__EXERCISE REQUIREMENTS__.
What is needed is a faithful transcription of all the data below, pictures excluded.

__DATA TO USE__.
╔══
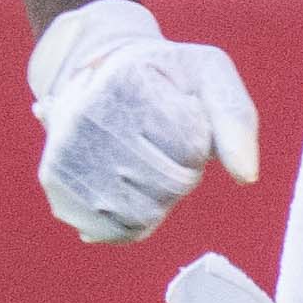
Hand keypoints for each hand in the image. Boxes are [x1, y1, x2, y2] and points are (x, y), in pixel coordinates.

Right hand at [27, 0, 260, 245]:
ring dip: (158, 198)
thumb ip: (235, 118)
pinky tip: (126, 187)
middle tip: (161, 143)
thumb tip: (246, 176)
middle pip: (169, 184)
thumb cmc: (164, 77)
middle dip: (181, 171)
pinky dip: (133, 220)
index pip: (190, 144)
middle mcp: (85, 116)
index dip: (199, 140)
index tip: (180, 116)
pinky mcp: (56, 184)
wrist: (99, 72)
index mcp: (125, 80)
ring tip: (142, 160)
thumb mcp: (207, 74)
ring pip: (143, 214)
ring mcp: (65, 152)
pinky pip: (114, 231)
╚══
__RESPONSE AREA__.
Hand keypoints for each hand in the image. Boxes are [x1, y1, x2, y2] and points are (x, y), in pixel coordinates.

Right hand at [27, 0, 260, 245]:
ring dip: (158, 198)
thumb ip: (235, 118)
pinky tip: (126, 187)
middle tip: (161, 143)
thumb tip: (246, 176)
middle pip: (169, 184)
thumb cmc: (164, 77)
middle dip: (181, 171)
pinky dip: (133, 220)
index pip: (190, 144)
middle mcp: (85, 116)
index dip: (199, 140)
index tip: (180, 116)
pinky mcp: (56, 184)
wrist: (99, 72)
index mcp: (125, 80)
ring tip: (142, 160)
thumb mcp: (207, 74)
ring pip: (143, 214)
ring mcp: (65, 152)
pinky pip: (114, 231)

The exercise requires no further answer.